- STORED DATA -
——

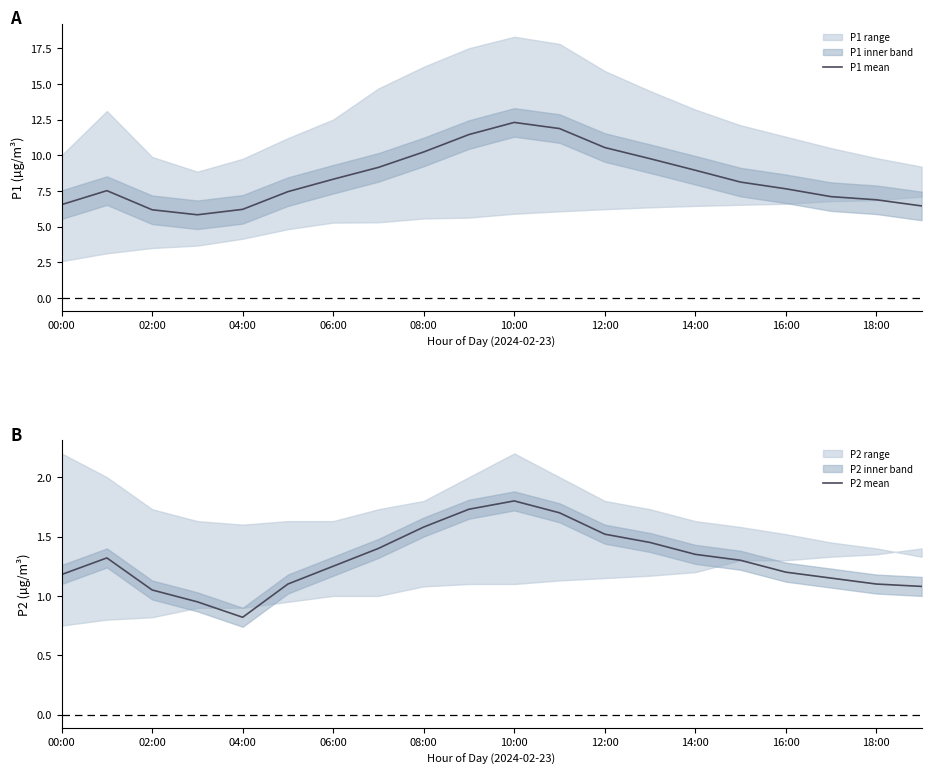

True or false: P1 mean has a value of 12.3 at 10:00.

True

——

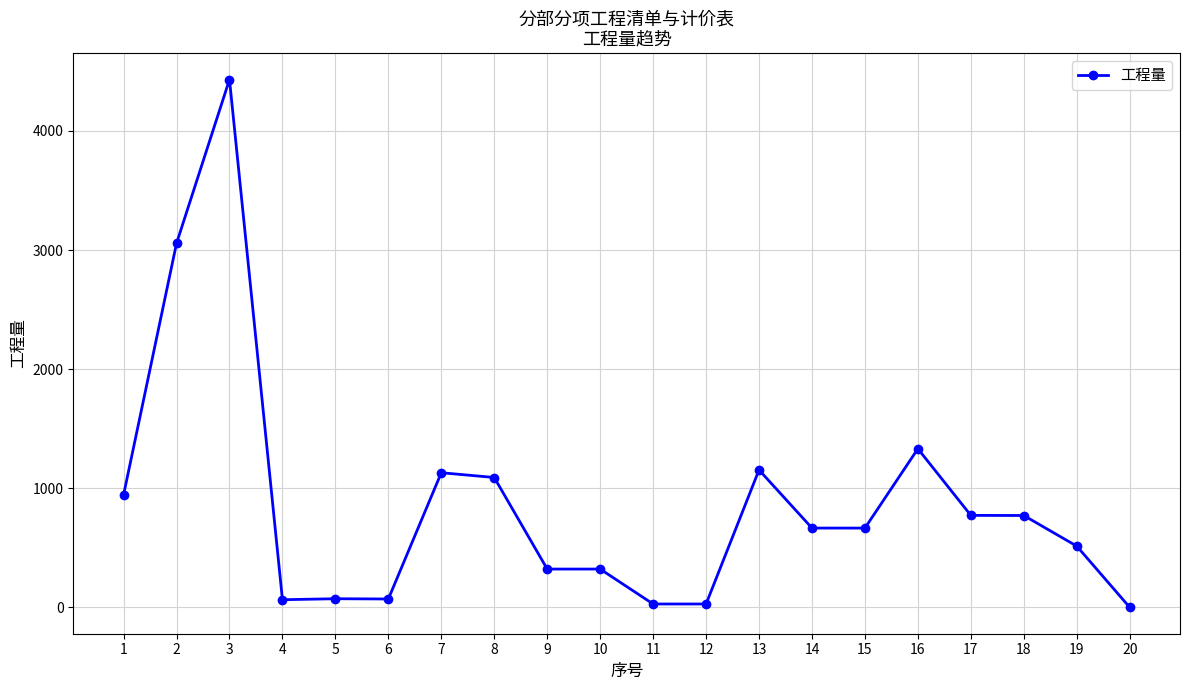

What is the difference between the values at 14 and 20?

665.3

——

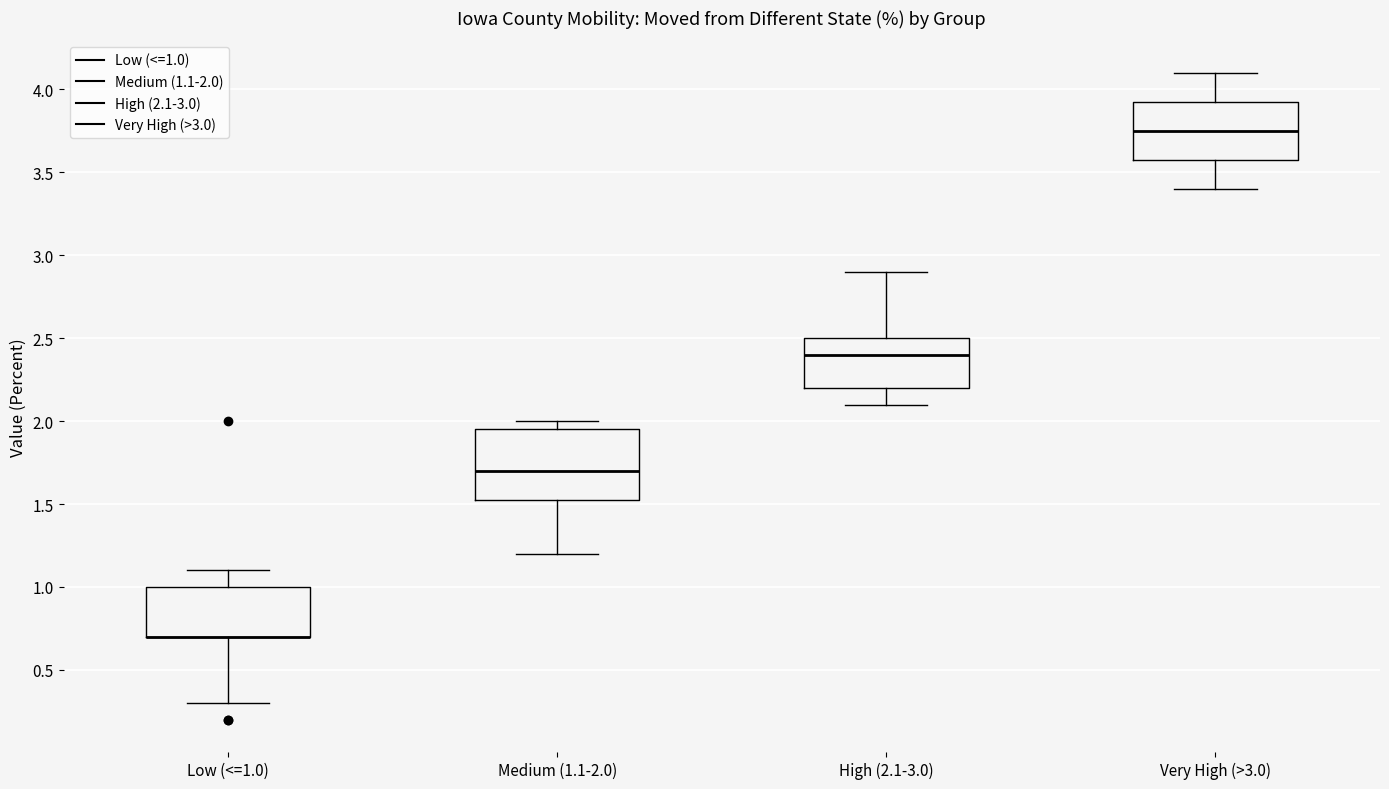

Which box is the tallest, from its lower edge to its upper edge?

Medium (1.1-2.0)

——

Arrange the lines from the one containing "Which box is" through the one containing "Medium (1.1-2.0)" as a numbered list, omitting blank lines.

- EXPECTED ANSWER -
1. Which box is the tallest, from its lower edge to its upper edge?
2. Medium (1.1-2.0)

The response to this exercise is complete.